Two planets in close orbits and a massive third planet in a distant orbit circle Kepler-56, an aging red giant star about 3,000 light years from Earth, the researchers said.
Generally the simplest way for a planetary system to develop is with orbits in the same plane as the host star's equator, they said, as they coalesce from a thin disk of dust and gas surrounding the host star.
As an example, all the planets in our solar system orbit within 7 degrees of the sun's equator.
A tilted orbit can mean a planet had a traumatic youth, pulled into a different plane after encountering another planet, the researchers said.
That's generally the case with migrating hot Jupiter that encounter other planets and material, resulting in a higher chance of tilted orbits.
In the case of Kepler-56, however, the more massive outer planet -- in a fairly normal orbit -- seems to be maintaining the tilted orbits of the two inner planets.
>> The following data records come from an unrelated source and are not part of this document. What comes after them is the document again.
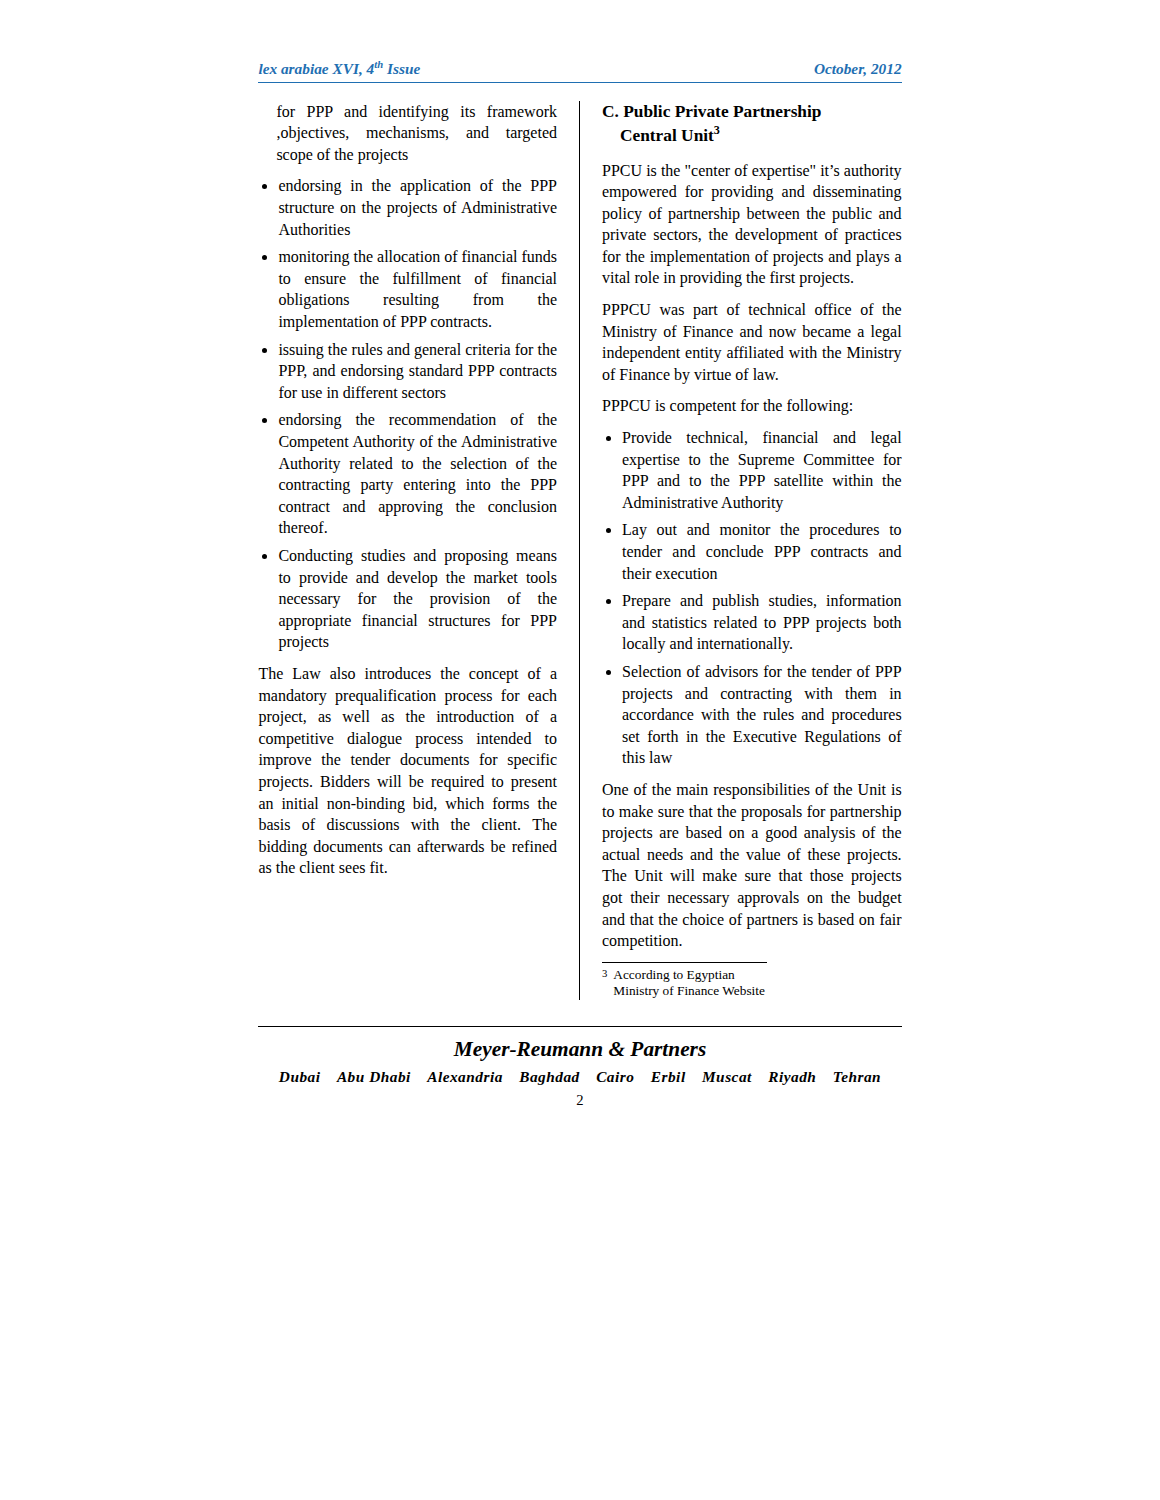lex arabiae XVI, 4th Issue
October, 2012
for PPP and identifying its framework ,objectives, mechanisms, and targeted scope of the projects
endorsing in the application of the PPP structure on the projects of Administrative Authorities
monitoring the allocation of financial funds to ensure the fulfillment of financial obligations resulting from the implementation of PPP contracts.
issuing the rules and general criteria for the PPP, and endorsing standard PPP contracts for use in different sectors
endorsing the recommendation of the Competent Authority of the Administrative Authority related to the selection of the contracting party entering into the PPP contract and approving the conclusion thereof.
Conducting studies and proposing means to provide and develop the market tools necessary for the provision of the appropriate financial structures for PPP projects
The Law also introduces the concept of a mandatory prequalification process for each project, as well as the introduction of a competitive dialogue process intended to improve the tender documents for specific projects. Bidders will be required to present an initial non-binding bid, which forms the basis of discussions with the client. The bidding documents can afterwards be refined as the client sees fit.
C. Public Private PartnershipCentral Unit3
PPCU is the "center of expertise" it’s authority empowered for providing and disseminating policy of partnership between the public and private sectors, the development of practices for the implementation of projects and plays a vital role in providing the first projects.
PPPCU was part of technical office of the Ministry of Finance and now became a legal independent entity affiliated with the Ministry of Finance by virtue of law.
PPPCU is competent for the following:
Provide technical, financial and legal expertise to the Supreme Committee for PPP and to the PPP satellite within the Administrative Authority
Lay out and monitor the procedures to tender and conclude PPP contracts and their execution
Prepare and publish studies, information and statistics related to PPP projects both locally and internationally.
Selection of advisors for the tender of PPP projects and contracting with them in accordance with the rules and procedures set forth in the Executive Regulations of this law
One of the main responsibilities of the Unit is to make sure that the proposals for partnership projects are based on a good analysis of the actual needs and the value of these projects. The Unit will make sure that those projects got their necessary approvals on the budget and that the choice of partners is based on fair competition.
3 According to Egyptian Ministry of Finance Website
Meyer-Reumann & Partners
Dubai Abu Dhabi Alexandria Baghdad Cairo Erbil Muscat Riyadh Tehran
2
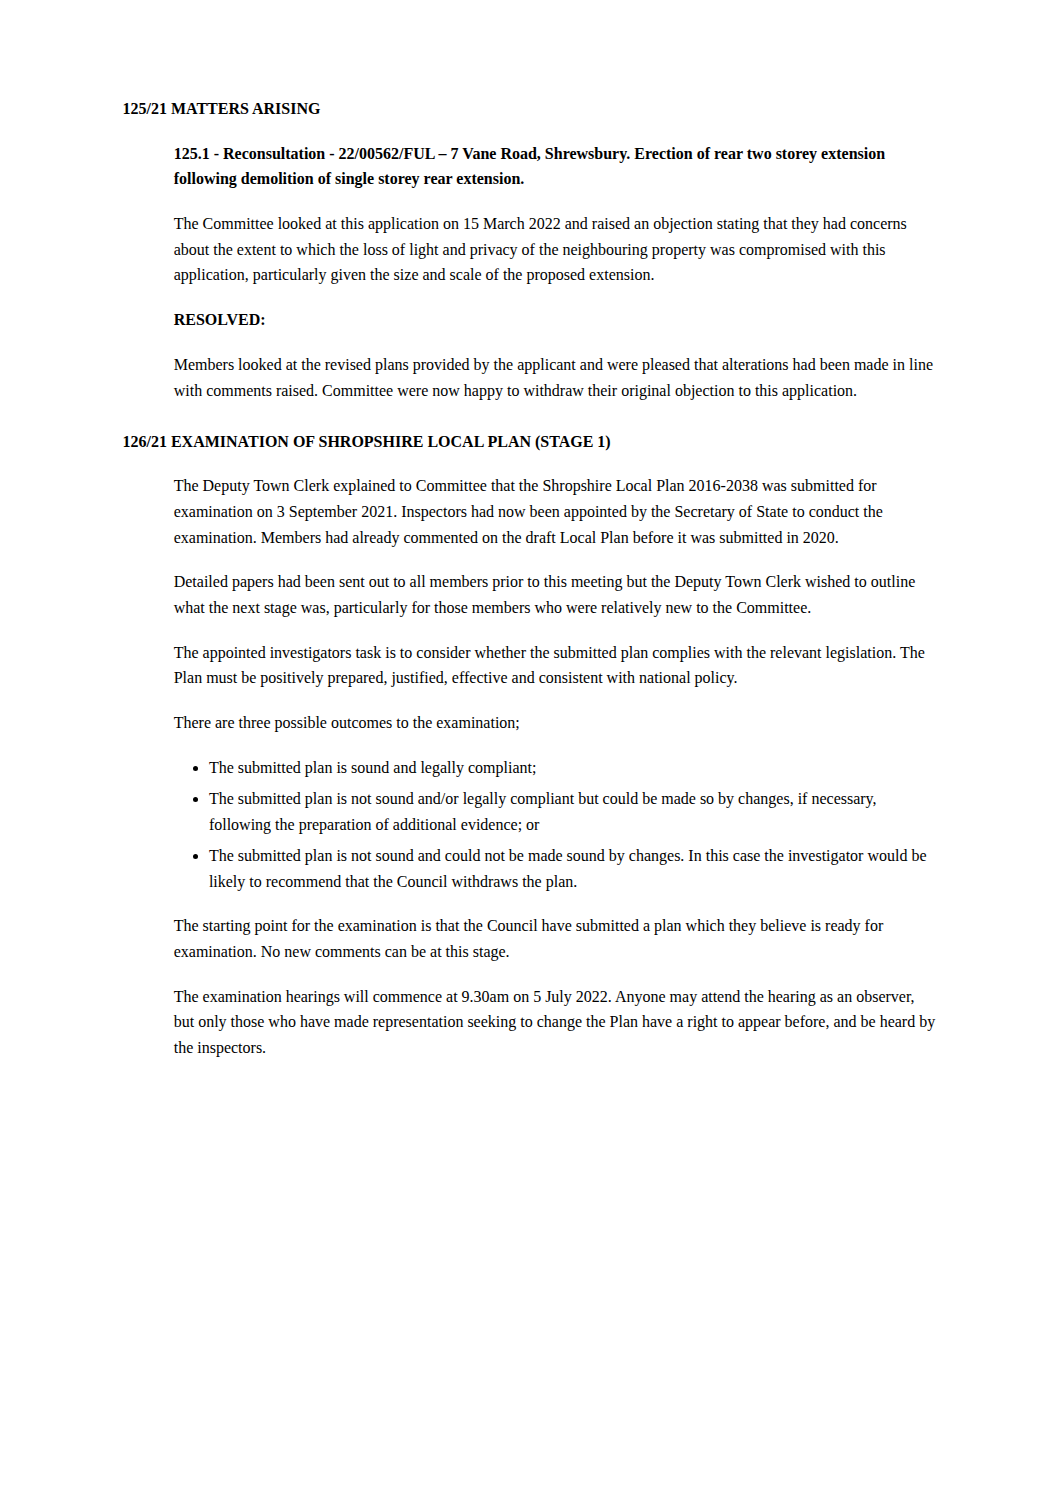125/21 MATTERS ARISING
125.1 - Reconsultation - 22/00562/FUL – 7 Vane Road, Shrewsbury. Erection of rear two storey extension following demolition of single storey rear extension.
The Committee looked at this application on 15 March 2022 and raised an objection stating that they had concerns about the extent to which the loss of light and privacy of the neighbouring property was compromised with this application, particularly given the size and scale of the proposed extension.
RESOLVED:
Members looked at the revised plans provided by the applicant and were pleased that alterations had been made in line with comments raised. Committee were now happy to withdraw their original objection to this application.
126/21 EXAMINATION OF SHROPSHIRE LOCAL PLAN (STAGE 1)
The Deputy Town Clerk explained to Committee that the Shropshire Local Plan 2016-2038 was submitted for examination on 3 September 2021. Inspectors had now been appointed by the Secretary of State to conduct the examination. Members had already commented on the draft Local Plan before it was submitted in 2020.
Detailed papers had been sent out to all members prior to this meeting but the Deputy Town Clerk wished to outline what the next stage was, particularly for those members who were relatively new to the Committee.
The appointed investigators task is to consider whether the submitted plan complies with the relevant legislation. The Plan must be positively prepared, justified, effective and consistent with national policy.
There are three possible outcomes to the examination;
The submitted plan is sound and legally compliant;
The submitted plan is not sound and/or legally compliant but could be made so by changes, if necessary, following the preparation of additional evidence; or
The submitted plan is not sound and could not be made sound by changes. In this case the investigator would be likely to recommend that the Council withdraws the plan.
The starting point for the examination is that the Council have submitted a plan which they believe is ready for examination. No new comments can be at this stage.
The examination hearings will commence at 9.30am on 5 July 2022. Anyone may attend the hearing as an observer, but only those who have made representation seeking to change the Plan have a right to appear before, and be heard by the inspectors.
"It issues a continuous tug on the orbit of the smaller ones, pulling them into their inclined orbits," Kawaler said.
The finding is strong evidence tilted planetary orbits are possible even in systems that don't contain a hot Jupiter, the astronomers said.
The study by Kawaler and lead author Daniel Huber of NASA's Ames Research Center in Mountain View, Calif., has been published in the journal Science.